Dataset excerpts:
—————
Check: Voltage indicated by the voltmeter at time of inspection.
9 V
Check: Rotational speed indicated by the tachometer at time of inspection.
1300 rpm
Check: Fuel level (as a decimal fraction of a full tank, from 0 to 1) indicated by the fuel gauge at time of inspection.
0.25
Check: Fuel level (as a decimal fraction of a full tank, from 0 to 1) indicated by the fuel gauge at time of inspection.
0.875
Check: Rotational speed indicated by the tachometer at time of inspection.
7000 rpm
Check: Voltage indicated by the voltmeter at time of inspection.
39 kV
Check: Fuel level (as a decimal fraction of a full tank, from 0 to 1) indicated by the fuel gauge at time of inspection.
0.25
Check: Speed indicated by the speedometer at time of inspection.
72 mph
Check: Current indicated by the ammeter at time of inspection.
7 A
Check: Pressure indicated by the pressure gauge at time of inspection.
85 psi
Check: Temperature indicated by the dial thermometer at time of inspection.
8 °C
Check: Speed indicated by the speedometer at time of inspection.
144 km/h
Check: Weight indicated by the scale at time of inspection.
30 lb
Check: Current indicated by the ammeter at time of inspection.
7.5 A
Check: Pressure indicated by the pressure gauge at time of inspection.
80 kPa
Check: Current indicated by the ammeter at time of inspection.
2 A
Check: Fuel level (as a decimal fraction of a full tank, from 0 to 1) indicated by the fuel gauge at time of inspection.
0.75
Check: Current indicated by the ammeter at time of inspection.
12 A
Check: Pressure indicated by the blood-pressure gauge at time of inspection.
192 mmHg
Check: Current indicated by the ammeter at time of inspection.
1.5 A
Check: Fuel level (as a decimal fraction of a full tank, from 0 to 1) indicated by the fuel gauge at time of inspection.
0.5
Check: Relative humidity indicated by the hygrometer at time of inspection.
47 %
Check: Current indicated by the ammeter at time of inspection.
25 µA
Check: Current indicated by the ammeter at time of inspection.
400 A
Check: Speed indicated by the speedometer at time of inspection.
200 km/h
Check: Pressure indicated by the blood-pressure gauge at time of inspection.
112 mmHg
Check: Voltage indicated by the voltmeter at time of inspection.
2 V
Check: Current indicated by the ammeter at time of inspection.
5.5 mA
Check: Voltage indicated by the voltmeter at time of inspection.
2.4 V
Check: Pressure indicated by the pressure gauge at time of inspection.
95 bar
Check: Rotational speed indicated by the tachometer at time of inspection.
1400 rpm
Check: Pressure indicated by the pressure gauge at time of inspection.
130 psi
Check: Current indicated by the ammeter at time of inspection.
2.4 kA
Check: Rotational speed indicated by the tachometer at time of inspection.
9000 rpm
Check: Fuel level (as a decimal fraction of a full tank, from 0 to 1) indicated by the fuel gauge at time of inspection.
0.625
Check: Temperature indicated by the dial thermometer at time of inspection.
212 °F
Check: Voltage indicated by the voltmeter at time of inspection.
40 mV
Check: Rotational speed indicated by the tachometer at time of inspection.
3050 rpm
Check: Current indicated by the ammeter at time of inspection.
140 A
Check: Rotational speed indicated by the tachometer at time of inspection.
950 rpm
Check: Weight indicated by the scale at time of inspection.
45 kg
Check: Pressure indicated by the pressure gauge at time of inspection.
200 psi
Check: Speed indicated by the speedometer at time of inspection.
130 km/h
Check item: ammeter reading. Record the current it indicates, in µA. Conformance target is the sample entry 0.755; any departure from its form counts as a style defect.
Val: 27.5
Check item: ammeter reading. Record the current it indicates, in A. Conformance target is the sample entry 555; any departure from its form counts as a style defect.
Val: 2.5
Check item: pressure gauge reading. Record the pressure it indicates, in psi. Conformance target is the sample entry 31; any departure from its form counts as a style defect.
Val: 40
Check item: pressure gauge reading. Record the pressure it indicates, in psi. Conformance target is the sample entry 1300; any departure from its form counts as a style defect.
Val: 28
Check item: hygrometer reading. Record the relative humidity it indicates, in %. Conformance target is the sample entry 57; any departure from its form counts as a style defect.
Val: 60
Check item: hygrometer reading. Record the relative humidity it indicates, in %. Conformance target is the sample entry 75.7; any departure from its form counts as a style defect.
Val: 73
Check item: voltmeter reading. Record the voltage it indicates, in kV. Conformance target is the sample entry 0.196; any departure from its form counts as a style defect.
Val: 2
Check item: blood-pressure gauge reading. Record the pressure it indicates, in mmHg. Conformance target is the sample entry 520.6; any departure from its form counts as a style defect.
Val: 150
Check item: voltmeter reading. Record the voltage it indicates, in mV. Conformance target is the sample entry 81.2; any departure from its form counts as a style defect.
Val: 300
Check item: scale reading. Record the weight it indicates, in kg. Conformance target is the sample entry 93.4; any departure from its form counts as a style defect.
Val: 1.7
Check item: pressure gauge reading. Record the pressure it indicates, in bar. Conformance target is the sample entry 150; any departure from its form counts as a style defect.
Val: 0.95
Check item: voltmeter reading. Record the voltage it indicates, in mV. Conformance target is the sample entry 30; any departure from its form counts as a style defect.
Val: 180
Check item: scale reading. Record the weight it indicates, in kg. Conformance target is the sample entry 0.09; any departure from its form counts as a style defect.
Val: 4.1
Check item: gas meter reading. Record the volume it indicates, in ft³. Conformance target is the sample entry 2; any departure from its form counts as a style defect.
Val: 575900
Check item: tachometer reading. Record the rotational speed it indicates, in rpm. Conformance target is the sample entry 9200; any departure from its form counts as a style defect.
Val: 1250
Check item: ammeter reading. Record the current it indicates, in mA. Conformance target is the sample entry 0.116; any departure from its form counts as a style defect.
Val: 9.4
—————
*Task directions*. Reproduce every one of the records above verbatim, with no changes to wording, numbers, units, or punctuation.

*Result for this exercise*.
Check: Voltage indicated by the voltmeter at time of inspection.
9 V
Check: Rotational speed indicated by the tachometer at time of inspection.
1300 rpm
Check: Fuel level (as a decimal fraction of a full tank, from 0 to 1) indicated by the fuel gauge at time of inspection.
0.25
Check: Fuel level (as a decimal fraction of a full tank, from 0 to 1) indicated by the fuel gauge at time of inspection.
0.875
Check: Rotational speed indicated by the tachometer at time of inspection.
7000 rpm
Check: Voltage indicated by the voltmeter at time of inspection.
39 kV
Check: Fuel level (as a decimal fraction of a full tank, from 0 to 1) indicated by the fuel gauge at time of inspection.
0.25
Check: Speed indicated by the speedometer at time of inspection.
72 mph
Check: Current indicated by the ammeter at time of inspection.
7 A
Check: Pressure indicated by the pressure gauge at time of inspection.
85 psi
Check: Temperature indicated by the dial thermometer at time of inspection.
8 °C
Check: Speed indicated by the speedometer at time of inspection.
144 km/h
Check: Weight indicated by the scale at time of inspection.
30 lb
Check: Current indicated by the ammeter at time of inspection.
7.5 A
Check: Pressure indicated by the pressure gauge at time of inspection.
80 kPa
Check: Current indicated by the ammeter at time of inspection.
2 A
Check: Fuel level (as a decimal fraction of a full tank, from 0 to 1) indicated by the fuel gauge at time of inspection.
0.75
Check: Current indicated by the ammeter at time of inspection.
12 A
Check: Pressure indicated by the blood-pressure gauge at time of inspection.
192 mmHg
Check: Current indicated by the ammeter at time of inspection.
1.5 A
Check: Fuel level (as a decimal fraction of a full tank, from 0 to 1) indicated by the fuel gauge at time of inspection.
0.5
Check: Relative humidity indicated by the hygrometer at time of inspection.
47 %
Check: Current indicated by the ammeter at time of inspection.
25 µA
Check: Current indicated by the ammeter at time of inspection.
400 A
Check: Speed indicated by the speedometer at time of inspection.
200 km/h
Check: Pressure indicated by the blood-pressure gauge at time of inspection.
112 mmHg
Check: Voltage indicated by the voltmeter at time of inspection.
2 V
Check: Current indicated by the ammeter at time of inspection.
5.5 mA
Check: Voltage indicated by the voltmeter at time of inspection.
2.4 V
Check: Pressure indicated by the pressure gauge at time of inspection.
95 bar
Check: Rotational speed indicated by the tachometer at time of inspection.
1400 rpm
Check: Pressure indicated by the pressure gauge at time of inspection.
130 psi
Check: Current indicated by the ammeter at time of inspection.
2.4 kA
Check: Rotational speed indicated by the tachometer at time of inspection.
9000 rpm
Check: Fuel level (as a decimal fraction of a full tank, from 0 to 1) indicated by the fuel gauge at time of inspection.
0.625
Check: Temperature indicated by the dial thermometer at time of inspection.
212 °F
Check: Voltage indicated by the voltmeter at time of inspection.
40 mV
Check: Rotational speed indicated by the tachometer at time of inspection.
3050 rpm
Check: Current indicated by the ammeter at time of inspection.
140 A
Check: Rotational speed indicated by the tachometer at time of inspection.
950 rpm
Check: Weight indicated by the scale at time of inspection.
45 kg
Check: Pressure indicated by the pressure gauge at time of inspection.
200 psi
Check: Speed indicated by the speedometer at time of inspection.
130 km/h
Check item: ammeter reading. Record the current it indicates, in µA. Conformance target is the sample entry 0.755; any departure from its form counts as a style defect.
Val: 27.5
Check item: ammeter reading. Record the current it indicates, in A. Conformance target is the sample entry 555; any departure from its form counts as a style defect.
Val: 2.5
Check item: pressure gauge reading. Record the pressure it indicates, in psi. Conformance target is the sample entry 31; any departure from its form counts as a style defect.
Val: 40
Check item: pressure gauge reading. Record the pressure it indicates, in psi. Conformance target is the sample entry 1300; any departure from its form counts as a style defect.
Val: 28
Check item: hygrometer reading. Record the relative humidity it indicates, in %. Conformance target is the sample entry 57; any departure from its form counts as a style defect.
Val: 60
Check item: hygrometer reading. Record the relative humidity it indicates, in %. Conformance target is the sample entry 75.7; any departure from its form counts as a style defect.
Val: 73
Check item: voltmeter reading. Record the voltage it indicates, in kV. Conformance target is the sample entry 0.196; any departure from its form counts as a style defect.
Val: 2
Check item: blood-pressure gauge reading. Record the pressure it indicates, in mmHg. Conformance target is the sample entry 520.6; any departure from its form counts as a style defect.
Val: 150
Check item: voltmeter reading. Record the voltage it indicates, in mV. Conformance target is the sample entry 81.2; any departure from its form counts as a style defect.
Val: 300
Check item: scale reading. Record the weight it indicates, in kg. Conformance target is the sample entry 93.4; any departure from its form counts as a style defect.
Val: 1.7
Check item: pressure gauge reading. Record the pressure it indicates, in bar. Conformance target is the sample entry 150; any departure from its form counts as a style defect.
Val: 0.95
Check item: voltmeter reading. Record the voltage it indicates, in mV. Conformance target is the sample entry 30; any departure from its form counts as a style defect.
Val: 180
Check item: scale reading. Record the weight it indicates, in kg. Conformance target is the sample entry 0.09; any departure from its form counts as a style defect.
Val: 4.1
Check item: gas meter reading. Record the volume it indicates, in ft³. Conformance target is the sample entry 2; any departure from its form counts as a style defect.
Val: 575900
Check item: tachometer reading. Record the rotational speed it indicates, in rpm. Conformance target is the sample entry 9200; any departure from its form counts as a style defect.
Val: 1250
Check item: ammeter reading. Record the current it indicates, in mA. Conformance target is the sample entry 0.116; any departure from its form counts as a style defect.
Val: 9.4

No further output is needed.